What to produce -
Quote the lines below word for word, everything from the line containing "LATEST NEWS STORIES" down to the line containing "March 3, 2026", with both of those lines included.

Study material -
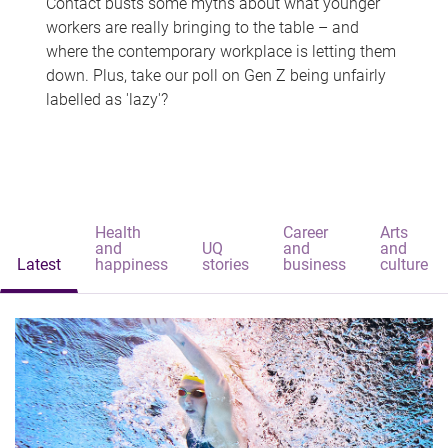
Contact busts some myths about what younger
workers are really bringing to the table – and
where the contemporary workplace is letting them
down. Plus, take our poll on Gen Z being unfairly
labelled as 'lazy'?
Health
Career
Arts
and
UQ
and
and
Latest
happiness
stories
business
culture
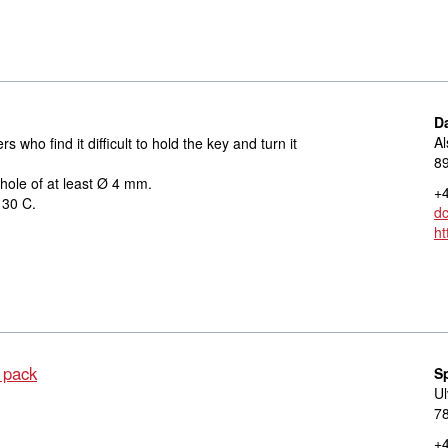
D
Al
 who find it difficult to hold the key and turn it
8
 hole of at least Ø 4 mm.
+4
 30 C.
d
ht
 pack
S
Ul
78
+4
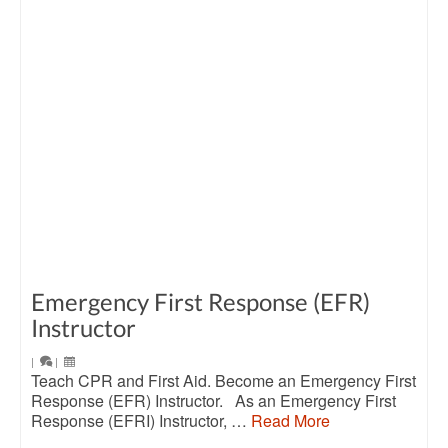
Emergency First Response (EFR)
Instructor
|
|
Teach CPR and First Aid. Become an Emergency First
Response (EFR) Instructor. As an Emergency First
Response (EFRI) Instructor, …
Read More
==
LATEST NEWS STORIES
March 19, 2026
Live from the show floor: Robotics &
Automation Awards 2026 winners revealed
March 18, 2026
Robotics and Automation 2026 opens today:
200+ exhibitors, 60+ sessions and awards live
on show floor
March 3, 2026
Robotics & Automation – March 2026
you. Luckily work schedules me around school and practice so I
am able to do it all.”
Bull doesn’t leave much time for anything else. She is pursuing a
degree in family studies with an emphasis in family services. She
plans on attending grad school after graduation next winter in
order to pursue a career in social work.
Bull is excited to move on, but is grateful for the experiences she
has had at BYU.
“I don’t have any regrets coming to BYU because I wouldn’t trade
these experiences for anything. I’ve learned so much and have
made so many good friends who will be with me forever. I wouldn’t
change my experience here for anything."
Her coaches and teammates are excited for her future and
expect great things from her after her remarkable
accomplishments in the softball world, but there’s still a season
==
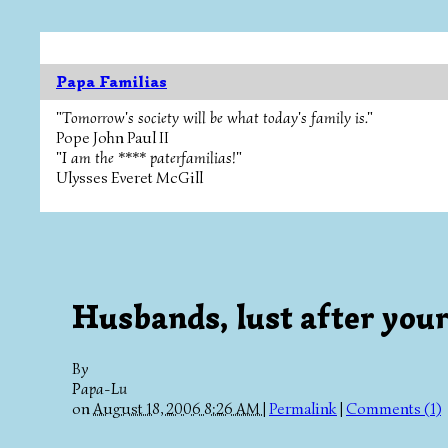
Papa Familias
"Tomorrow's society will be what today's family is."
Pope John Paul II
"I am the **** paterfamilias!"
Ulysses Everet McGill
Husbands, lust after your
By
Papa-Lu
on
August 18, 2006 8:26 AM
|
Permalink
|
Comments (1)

Worked solution -
LATEST NEWS STORIES
March 19, 2026
Live from the show floor: Robotics &
Automation Awards 2026 winners revealed
March 18, 2026
Robotics and Automation 2026 opens today:
200+ exhibitors, 60+ sessions and awards live
on show floor
March 3, 2026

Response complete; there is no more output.